* **ASSIGNED TASK**
Please copy the rows below word for word, line by line, without changing anything.

* **RECORDS FOR THE EXERCISE**
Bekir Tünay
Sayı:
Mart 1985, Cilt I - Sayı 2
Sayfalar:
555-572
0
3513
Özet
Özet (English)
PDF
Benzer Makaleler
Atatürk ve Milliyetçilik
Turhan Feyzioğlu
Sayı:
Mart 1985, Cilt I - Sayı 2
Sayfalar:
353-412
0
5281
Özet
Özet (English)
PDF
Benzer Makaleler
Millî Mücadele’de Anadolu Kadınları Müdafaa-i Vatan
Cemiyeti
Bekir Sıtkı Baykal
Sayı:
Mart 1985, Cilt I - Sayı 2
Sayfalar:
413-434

* **YOUR SOLUTION**
Bekir Tünay
Sayı:
Mart 1985, Cilt I - Sayı 2
Sayfalar:
555-572
0
3513
Özet
Özet (English)
PDF
Benzer Makaleler
Atatürk ve Milliyetçilik
Turhan Feyzioğlu
Sayı:
Mart 1985, Cilt I - Sayı 2
Sayfalar:
353-412
0
5281
Özet
Özet (English)
PDF
Benzer Makaleler
Millî Mücadele’de Anadolu Kadınları Müdafaa-i Vatan
Cemiyeti
Bekir Sıtkı Baykal
Sayı:
Mart 1985, Cilt I - Sayı 2
Sayfalar:
413-434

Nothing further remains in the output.